“And the walls?”
“Same. Bare concrete with grooves or ridges every so often. A bed in the back corner by the windows. No sheets, just a box spring, frame, and bare mattress.”
“Now walk to the other side. Away from the windows. Follow the sound of the airplane. What is there?”
“It’s a square cellar. My bed is there. Three windows boarded over. I can only walk for a short distance. I’m shackled to the wall by a strap on my ankle.I can go only as far as the chain will allow. There are stairs here, on the other side of the cellar.”
“Can you see the stairs? Can you reach them?”
“No. They are around the corner and my chain is not long enough. The shackle allows me only to reach the small table near the stairs. He leaves my meals here.”
“Good. Megan, I want to go back toward the windows now. Back to where your bed is. I want you to sit on the bed. The shackle is loose and you can move freely now. Tell me what you see and hear when you sit on that bed.”
“It’s dark. Always dark with no lights. The windows are boarded. Just a sliver of daylight spills through the tiny gap between the plywood and the edge of one of the windows. The bed squeaks when I sit on it.”
“Tell me.”
“The springs compress under my weight and creak when I adjust my position.”

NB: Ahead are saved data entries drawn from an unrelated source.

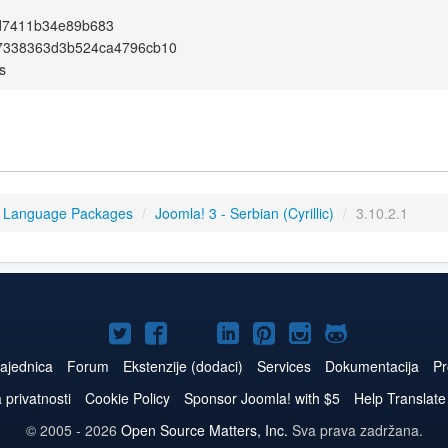
d7411b34e89b683
7338363d3b524ca4796cb10
s
3 Language Packages
/
Joomla! 3 - Serbian (Cyrillic)
/
3.10.2.1
Joomla!
Joomla!
Joomla!
Joomla!
Joomla!
Joomla!
Joomla!
na
na
na
naLinkedIn
na
na
na
ajednica
Forum
Ekstenzije (dodaci)
Services
Dokumentacija
Pr
Twitteru
Facebooku
YouTube
Pinterest
Instagram
GitHub
a privatnosti
Cookie Policy
Sponsor Joomla! with $5
Help Translate
© 2005 - 2026
Open Source Matters, Inc.
Sva prava zadržana.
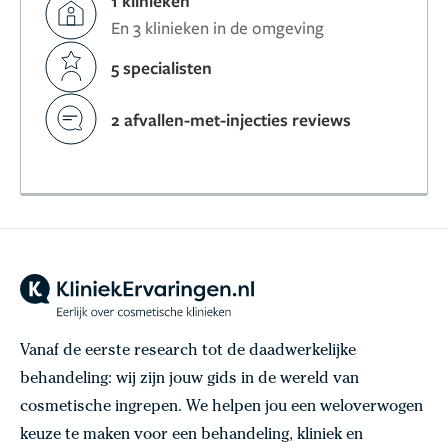
1 klinieken
En 3 klinieken in de omgeving
5 specialisten
2 afvallen-met-injecties reviews
Vanaf de eerste research tot de daadwerkelijke
behandeling: wij zijn jouw gids in de wereld van
cosmetische ingrepen. We helpen jou een weloverwogen
keuze te maken voor een behandeling, kliniek en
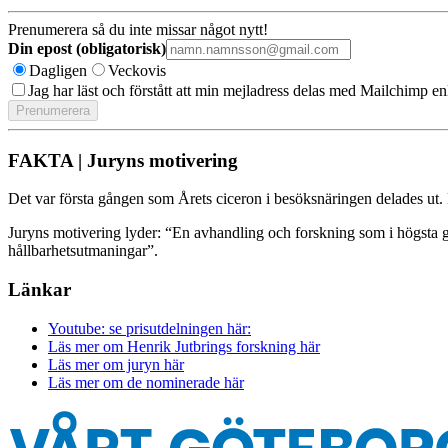
Prenumerera så du inte missar något nytt!
Din epost (obligatorisk)
Dagligen
Veckovis
Jag har läst och förstått att min mejladress delas med Mailchimp en
FAKTA | Juryns motivering
Det var första gången som Årets ciceron i besöksnäringen delades ut
Juryns motivering lyder: “En avhandling och forskning som i högsta gra
hållbarhetsutmaningar”.
Länkar
Youtube: se prisutdelningen här:
Läs mer om Henrik Jutbrings forskning här
Läs mer om juryn här
Läs mer om de nominerade här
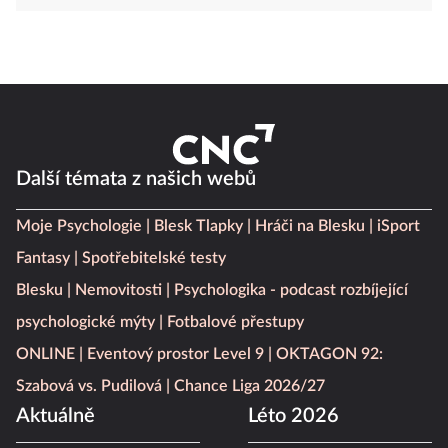
Další témata z našich webů
Moje Psychologie
Blesk Tlapky
Hráči na Blesku
iSport
Fantasy
Spotřebitelské testy
Blesku
Nemovitosti
Psychologika - podcast rozbíjející
psychologické mýty
Fotbalové přestupy
ONLINE
Eventový prostor Level 9
OKTAGON 92:
Szabová vs. Pudilová
Chance Liga 2026/27
Aktuálně
Léto 2026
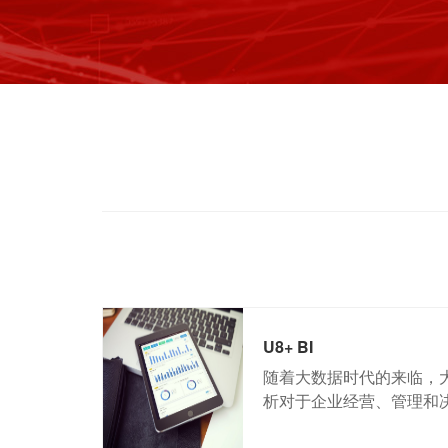
U8+ BI
随着大数据时代的来临，
析对于企业经营、管理和决策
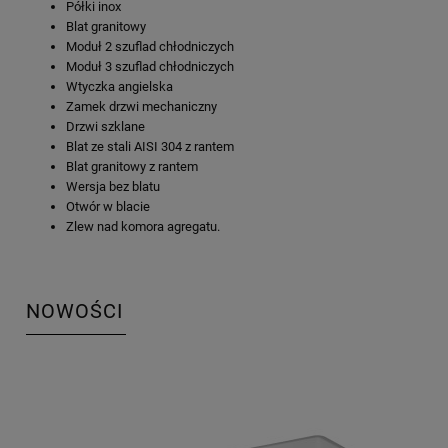
Półki inox
Blat granitowy
Moduł 2 szuflad chłodniczych
Moduł 3 szuflad chłodniczych
Wtyczka angielska
Zamek drzwi mechaniczny
Drzwi szklane
Blat ze stali AISI 304 z rantem
Blat granitowy z rantem
Wersja bez blatu
Otwór w blacie
Zlew nad komora agregatu.
NOWOŚCI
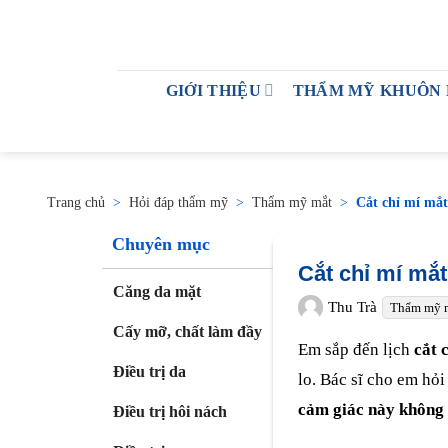
GIỚI THIỆU
THẨM MỸ KHUÔN
Trang chủ
>
Hỏi đáp thẩm mỹ
>
Thẩm mỹ mắt
>
Cắt chỉ mí mắ
Chuyên mục
Cắt chỉ mí mắ
Căng da mặt
Thu Trà
Thẩm mỹ 
Cấy mỡ, chất làm đầy
Em sắp đến lịch
cắt 
Điều trị da
lo. Bác sĩ cho em hỏi
cảm giác này không
Điều trị hôi nách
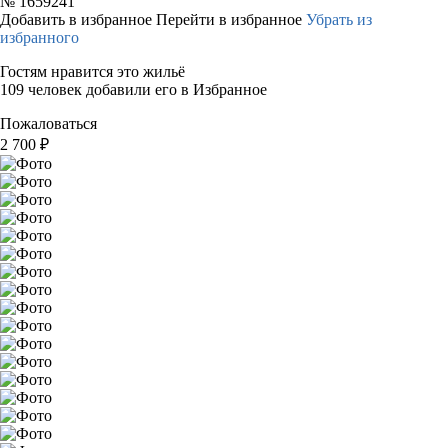
№
1659241
Добавить в избранное
Перейти в избранное
Убрать из
избранного
Гостям нравится это жильё
109 человек добавили его в Избранное
Пожаловаться
2 700
₽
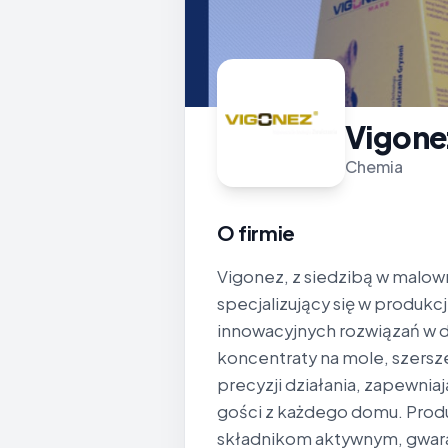
Vigone
Chemia
O firmie
Vigonez, z siedzibą w malo
specjalizujący się w produkc
innowacyjnych rozwiązań w d
koncentraty na mole, szersze
precyzji działania, zapewnia
gości z każdego domu. Produ
składnikom aktywnym, gwara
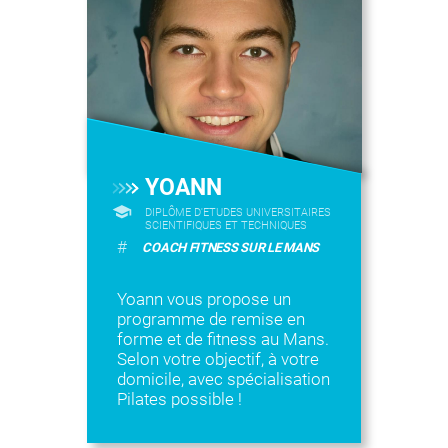
YOANN
DIPLÔME D'ETUDES UNIVERSITAIRES
SCIENTIFIQUES ET TECHNIQUES
#
COACH FITNESS SUR LE MANS
Yoann vous propose un
programme de remise en
forme et de fitness au Mans.
Selon votre objectif, à votre
domicile, avec spécialisation
Pilates possible !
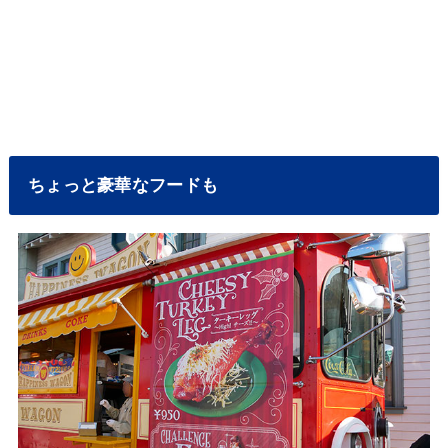
ちょっと豪華なフードも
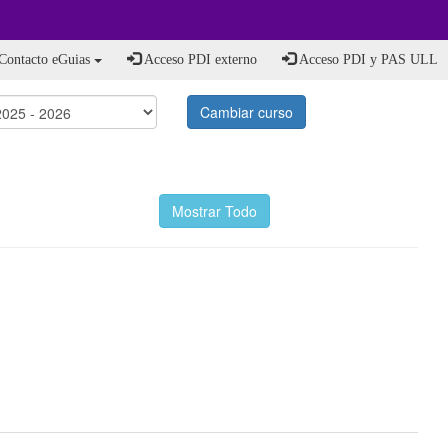
Contacto eGuias
Acceso PDI externo
Acceso PDI y PAS ULL
Cambiar curso
Mostrar Todo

“Now stay very still. Don’t move. Don’t shift. Tell me about the squeaking now.”
“It’s gone.”
“The springs are quiet?”
“Yes.”
“Tell me about the stairs.”
“They are quiet, no sounds.”
“Tell me about the airplanes.”
“They are gone, faded away.”
“But there issomething.”
Long pause.
“Breathe in, slowly.”
Megan did so.
“Through your nose and into your core, not your lungs, Megan. Center yourself.”

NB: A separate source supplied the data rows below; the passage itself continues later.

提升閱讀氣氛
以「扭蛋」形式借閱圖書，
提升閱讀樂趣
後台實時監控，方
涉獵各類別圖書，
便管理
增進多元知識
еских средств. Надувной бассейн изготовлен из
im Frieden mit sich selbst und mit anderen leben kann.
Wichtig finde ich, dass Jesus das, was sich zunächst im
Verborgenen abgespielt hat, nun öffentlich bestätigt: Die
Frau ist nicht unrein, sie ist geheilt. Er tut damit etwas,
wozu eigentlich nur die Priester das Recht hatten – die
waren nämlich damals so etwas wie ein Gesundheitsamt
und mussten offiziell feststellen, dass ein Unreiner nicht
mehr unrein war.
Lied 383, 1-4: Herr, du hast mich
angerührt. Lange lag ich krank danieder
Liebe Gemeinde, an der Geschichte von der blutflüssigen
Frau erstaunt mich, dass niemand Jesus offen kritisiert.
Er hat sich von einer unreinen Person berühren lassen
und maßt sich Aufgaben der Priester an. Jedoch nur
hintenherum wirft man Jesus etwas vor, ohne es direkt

Megan inhaled, centered the breath in that area below her chest, the center of her body. Then she blew slowly from her mouth.
“Again. This time, sitting on the bed in the dark cellar, listen to your breath. Listen as it enters your core.”
Megan inhaled again.
“And listen to it leave your body.”
Long exhale.
“Once more. Bring that air into your core and hold it there. Listen.”
It was dead quiet in Megan’s mind as she sat in the dark cellar of her captivity. This was how it mostly was during her weeks in the cellar, eerily quiet unless she broke through the silence. But then there was something. It was what she wanted. The sound she had been searching for since the session began. The sound she could never have found by herself, so buried, as it were, in the redundant folds of the memory center of her brain. But suddenly, as she held the latest breath in her core, the sound was there in her ears. She listened to it and explored it and let it run through her thoughts like the memory of the ocean tide from a tropical vacation.